Still, those who could read my handwriting and took the time to comment on my proposed distinction between cyberpunk and cybergrunge had some neat ideas. Here's the neatest one so far (people are still dropping them off in my mailbox):
Gibson and McHugh took their basic settings and ideas based on popular culture of their decade. The '80s is about punk and going against the man which Gibson shows in Neuromancer. The '90s were a bit more depressed and introverted; it was the decade of grunge and Kurt Cobain. I expect China Mountain Zhang to be about that.
Yeah, this is my basic idea, too. Think Johnny Rotten vs. Kurt Cobain and you get something of the contrast between Case and Zhang. Think the loud and fast DIY aesthetic of punk of the Ramones and the Clash vs. the slow and sad/loud and angry dialectics of Nirvana and Pearl Jam (and, for that matter, early Radiohead) and you have something of the contrast between the plotting and pacing of Gibson's and McHugh's writing.
You can do more with this--like point out that the '80s were also the era of elite as well as "underclass" drug use (think cocaine and crack epidemics), urban crime and government corruption (even by supposed anti-big government "revolutionaries"--anyone remember Iran/Contra?), the heightening and then end of the Cold War (although the line from "evil empire" to the fall of the Berlin Wall is less direct than many today would want to convince you), and the culture wars--in order to complicate the contrasts between the decades and the movements. (Yes, kids, the '80s weren't just about "going against the man" and punk was one of many musical/political responses to the events and tensions of the decade. I can tell you because I was there! Now I feel like Ish. And not in a good way.) And if you go far enough you might also find interesting similarities between the decades, musics, writers, and subgenres I wanted to get you thinking about. Feel free to do that on your own!
As for my analogy proposed in my update, Beeblebrox is right to suggest it stinks, but mostly, I think now, because I got it backwards. It's not:
cyberpunk:existentialism::cybergrunge:postmodernism
but
cyberpunk:postmodernism::cybergrunge:existentialism
. (Made you nostalgic for the SAT, didn't I? Or did you not take them before they got rid of analogies?)
Wait, maybe it's both. I'll just lay out both ways of thinking through these analogies and let you decide if they help at all!
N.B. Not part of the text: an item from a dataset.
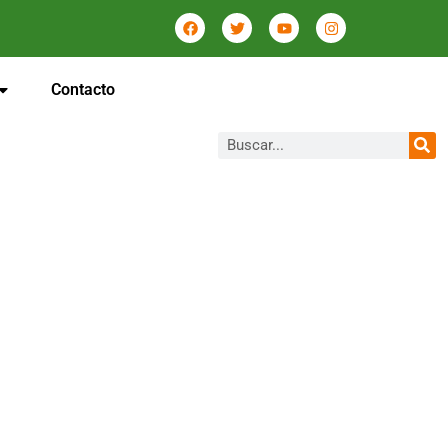
Contacto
For the first, I was thinking of how dramatic and exciting Gibson makes Neuromancer and linking it to the excitement that early existentialist writings sparked among mid-20th C intellectuals. A kind of despairing, desperate excitement, but one that was self-consciously challenging the big ideas of the West (God, rationality, metaphysics, ontology, yadda yadda yadda) and writing in the heroic mode about becoming over being and making meaning over finding it and challenging dogma and authority and yadda yadda yadda. Whereas their successors, the postmodernists, took that kind of yadda yadda yadda/"been there done that" blase attitude to all that, taking a kind of cool, ironic pleasure in demonstrating that we live in a world characterized by various instabilities (of language, meaning, identity). Which to me captures something of the difference in the tone and atmosphere of McHugh's writing when compared stylistically to Gibson's.
For the second, though, I started thinking about characterization and quickly realized that Zhang is going through a fairly fundamental existentialist crisis, as the "Baffin Island" section dramatizes and thematizes quite well (just think of his response to the Arctic landscape as akin to the existentialists' crises of meaning and metaphysics). China Mountain Zhang really is a classic bildungsroman--it really does tell the story of Zhang's becoming, even as it interweaves it with other characters' lives and developments. On the level of characterization, Gibson is much more postmodernist--it's hard to tell what, if anything, Case and Molly have learned about themselves at the end of Neuromancer; the biggest character development is the merging of Wintermute and Neuromancer, and Gibson leaves for the rest of the Sprawl trilogy an exploration of what they become.
So it's no wonder why the analogy isn't clarifying, although I wouldn't go so far as to say it's complete b.s. (A little joke there for those who know my initials.) Would you?